Mikropolitik: Jetzt, hier, amen!

Gastkommentar / von Peter Strasser / 11.02.2016

Während ich gutgelaunt den Filter in die Kaffeemaschine setze und mit einem Löffel munter Kaffee in den Filter schaufle, bricht hinter mir im Radio gerade die Börse zusammen. Es geht nach unten, es gibt kein Halten mehr, das muss mich etwas angehen!

Denn der Sprecher sagt, dass das – das! – uns alle etwas angehe, weil es uns alle in den Untergang reißen könnte. Wir hängen da irgendwie alle zusammen. Wenn ich also will, dass das Wasser in meiner Kaffeemaschine weiterhin durch den Filter läuft, dann muss es mich interessieren, dass gerade wieder einmal die Börse zusammenbricht, ja, die Börsen rund um den Globus, die alle irgendwie zusammenhängen.

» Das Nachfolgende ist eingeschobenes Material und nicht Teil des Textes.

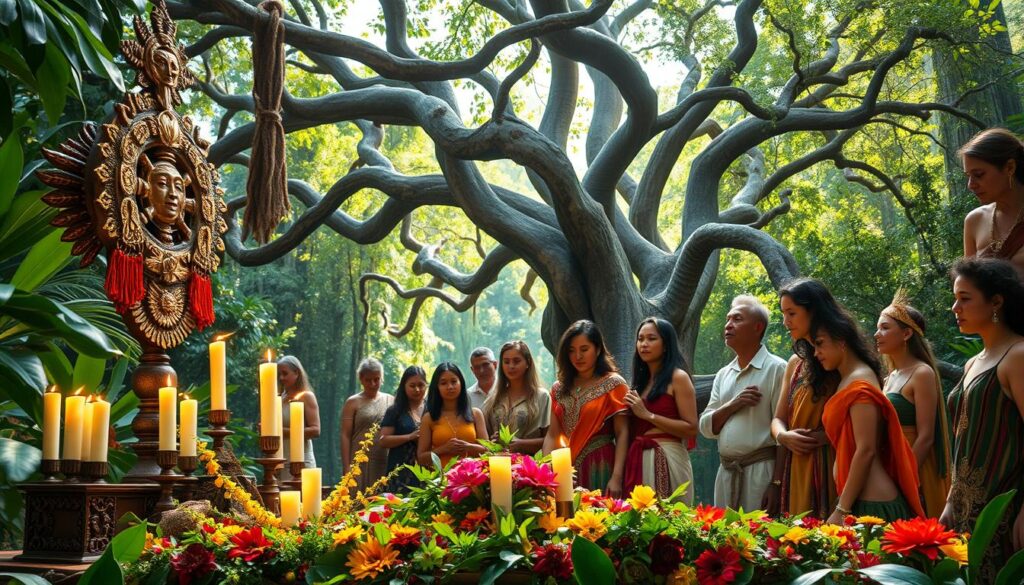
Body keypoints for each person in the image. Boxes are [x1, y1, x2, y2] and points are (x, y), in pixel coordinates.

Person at [941, 258, 1024, 581]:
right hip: (964, 511)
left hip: (1005, 510)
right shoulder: (971, 363)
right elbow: (962, 440)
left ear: (996, 302)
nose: (954, 307)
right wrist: (950, 500)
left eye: (965, 298)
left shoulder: (1017, 355)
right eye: (954, 298)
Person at [815, 299, 925, 523]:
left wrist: (842, 509)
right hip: (857, 498)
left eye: (820, 344)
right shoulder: (855, 379)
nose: (816, 353)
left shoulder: (862, 381)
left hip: (873, 506)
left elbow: (866, 450)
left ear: (841, 342)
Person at [700, 296, 786, 511]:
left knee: (758, 540)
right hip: (726, 471)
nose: (728, 325)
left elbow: (784, 431)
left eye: (737, 319)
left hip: (762, 471)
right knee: (724, 540)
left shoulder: (777, 369)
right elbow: (706, 427)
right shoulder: (723, 374)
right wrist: (733, 404)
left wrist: (776, 483)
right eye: (728, 319)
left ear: (758, 327)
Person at [875, 291, 952, 518]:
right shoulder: (889, 378)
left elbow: (926, 436)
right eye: (878, 328)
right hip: (888, 463)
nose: (876, 334)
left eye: (885, 328)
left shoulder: (922, 373)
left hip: (915, 466)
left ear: (907, 333)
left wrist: (904, 477)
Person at [768, 278, 841, 518]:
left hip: (831, 462)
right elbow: (778, 419)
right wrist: (784, 436)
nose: (785, 321)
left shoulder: (839, 358)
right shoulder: (795, 364)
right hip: (795, 463)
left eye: (792, 313)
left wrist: (825, 436)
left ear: (814, 312)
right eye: (783, 313)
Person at [542, 320, 630, 497]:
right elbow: (553, 434)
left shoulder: (614, 383)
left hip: (600, 463)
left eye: (584, 349)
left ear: (597, 350)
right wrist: (548, 470)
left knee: (599, 519)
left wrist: (617, 477)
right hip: (565, 468)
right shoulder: (558, 388)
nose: (578, 356)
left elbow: (623, 433)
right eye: (571, 351)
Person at [623, 317, 698, 503]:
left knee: (669, 524)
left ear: (666, 344)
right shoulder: (639, 384)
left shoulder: (678, 378)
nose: (644, 344)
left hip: (668, 456)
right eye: (640, 339)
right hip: (637, 459)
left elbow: (691, 428)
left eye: (651, 338)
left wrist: (648, 415)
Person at [960, 128, 1024, 276]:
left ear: (1010, 167)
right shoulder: (974, 220)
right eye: (968, 176)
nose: (970, 184)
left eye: (978, 175)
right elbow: (969, 287)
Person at [482, 341, 551, 454]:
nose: (511, 366)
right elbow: (486, 438)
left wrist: (520, 444)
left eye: (517, 361)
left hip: (530, 466)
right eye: (506, 362)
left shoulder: (541, 396)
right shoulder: (494, 398)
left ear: (528, 362)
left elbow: (551, 438)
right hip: (499, 465)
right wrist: (493, 440)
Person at [417, 362, 488, 468]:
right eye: (443, 383)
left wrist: (468, 447)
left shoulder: (476, 414)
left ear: (461, 383)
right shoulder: (429, 418)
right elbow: (421, 458)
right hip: (441, 480)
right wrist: (444, 449)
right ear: (437, 387)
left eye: (454, 382)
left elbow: (488, 450)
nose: (450, 387)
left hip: (472, 479)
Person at [340, 358, 394, 491]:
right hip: (358, 462)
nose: (373, 384)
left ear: (381, 378)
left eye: (376, 379)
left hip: (383, 459)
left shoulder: (391, 400)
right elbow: (345, 435)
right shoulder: (352, 403)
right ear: (361, 379)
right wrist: (347, 466)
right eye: (368, 380)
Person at [379, 366, 428, 491]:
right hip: (399, 471)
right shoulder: (395, 410)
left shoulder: (433, 409)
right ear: (404, 386)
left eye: (421, 385)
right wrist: (409, 437)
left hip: (427, 472)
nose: (417, 389)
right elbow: (383, 440)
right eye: (412, 386)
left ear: (426, 385)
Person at [278, 355, 321, 480]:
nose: (281, 378)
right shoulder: (278, 398)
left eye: (285, 373)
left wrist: (283, 432)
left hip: (302, 462)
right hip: (280, 462)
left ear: (296, 373)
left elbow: (316, 430)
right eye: (279, 374)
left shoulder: (307, 397)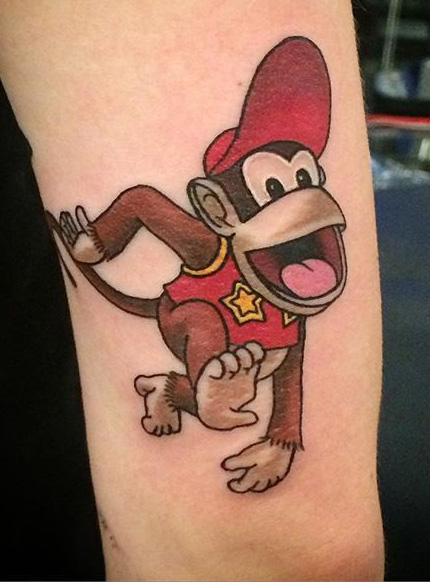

Gleich wird meine Frau aus dem Badezimmer kommen und sich zum Frühstückstisch setzen, und dann soll es duftenden Filterkaffee geben und knusprige Brötchen. Also muss ich mich dafür interessieren, dass die Börsenwelt zusammenbricht, aber es interessiert mich nicht. Denn es geht mich nichts an.

Und das ist die Wahrheit, meine Wahrheit dieses Morgens, den ich friedlich beim Frühstück zusammen mit meiner Frau verbringen möchte. Radio aus! Brötchen aufbacken, einige Blicke hin zu meinen hellauf blühenden Orchideen, so, „als ob nichts wäre“: In den 1980ern hätte man, glaube ich, meine kleine häusliche Subversion, den globalen Tumult betreffend, „Mikropolitik“ genannt.

Mir soll’s recht sein. Noch ein cleveres Wort dafür, dass ich nichts tun kann gegen den morgendlichen Weltuntergang, außer passioniert Frühstück zu machen. Jetzt, hier, amen!

 

Peter Strasser ist Professor für Rechtsphilosophie in Graz. Wie die meisten von uns steht er jeden Morgen auf. Anders als die meisten von uns schreibt er im und beschreibt er das Morgengrauen. Bücher schreibt er auch. Zum Beispiel: „Was ist Glück? Über das Gefühl lebendig zu sein“ und ganz aktuell „Die Welt als Schöpfung betrachtet. Eine stille Subversion“, beide im Wilhelm Fink Verlag erschienen.